Applications, infrastructure, data and AI
Lastly, Nadella covered applications and infrastructure, and data and AI. The cloud, he stated, was the foundation on which the digital transformation would be built, enabling cohesive data estates that bring together distinct technologies in perfect harmony.
With Azure, Microsoft hopes to make AI accessible, allowing every company of every size to these capabilities to automate solutions and improve productivity.
Julia White, corporate vice president, Cloud and Infrastructure, demonstrated how AI can help companies by showing how an insurance company uses a bot to help customers purchase car insurance. Using biometric facial and voice recognition, the bot improves security, automatically detects and replies in the customer’s language, and even uses sentiment analysis to recognize and react to facial expressions.
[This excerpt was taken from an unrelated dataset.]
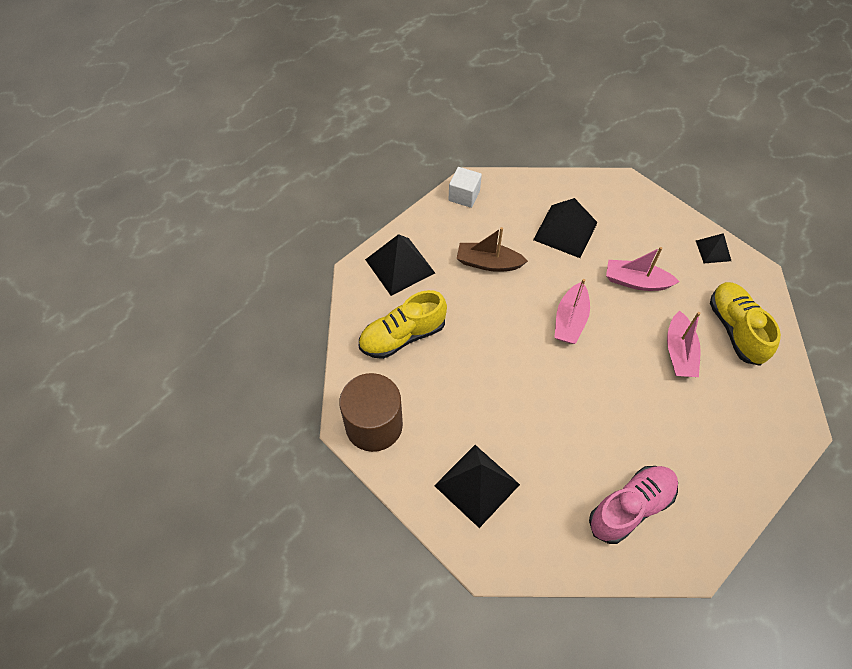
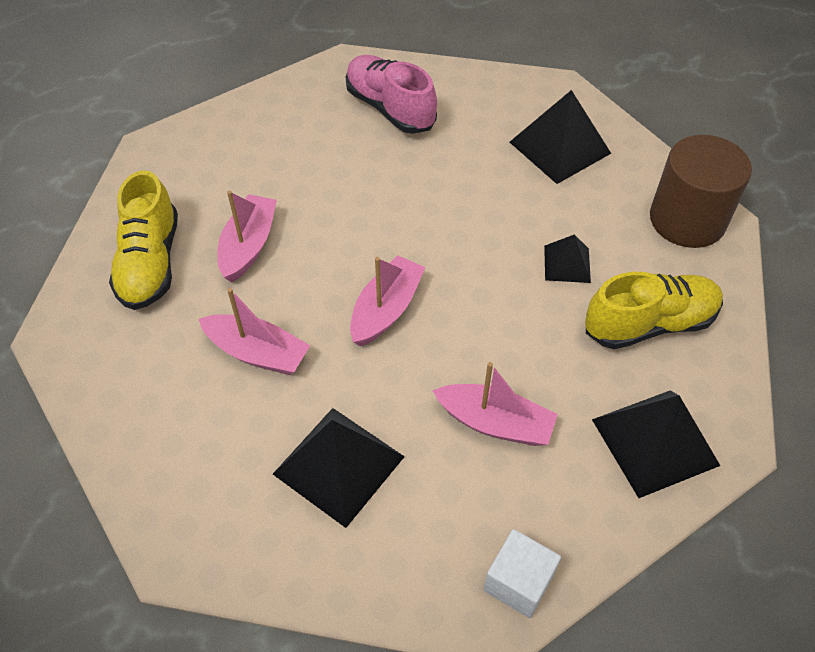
camera: 170 degrees left, 5 degrees down
(488, 263) = (495, 423): brown boat -> pink boat
(630, 507) = (390, 108): pink shoe -> pink shoe turned 75 degrees clockwise
(713, 250) = (100, 386): black pyramid -> black pyramid (567, 264)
“Whether it’s helping a 50-year-old insurance business modernize their line-of-business application,” Nadella detailed in his closing statement, “or growing a new business from scratch, Microsoft is betting on the future for our collective customers.
“And while there is tremendous growth opportunity, we are not building solutions solely to support conspicuous consumption. We are also working to make a positive impact in the world and continue to be encouraged by the enormous potential for partners to have a local impact that ultimately has a profound global impact.”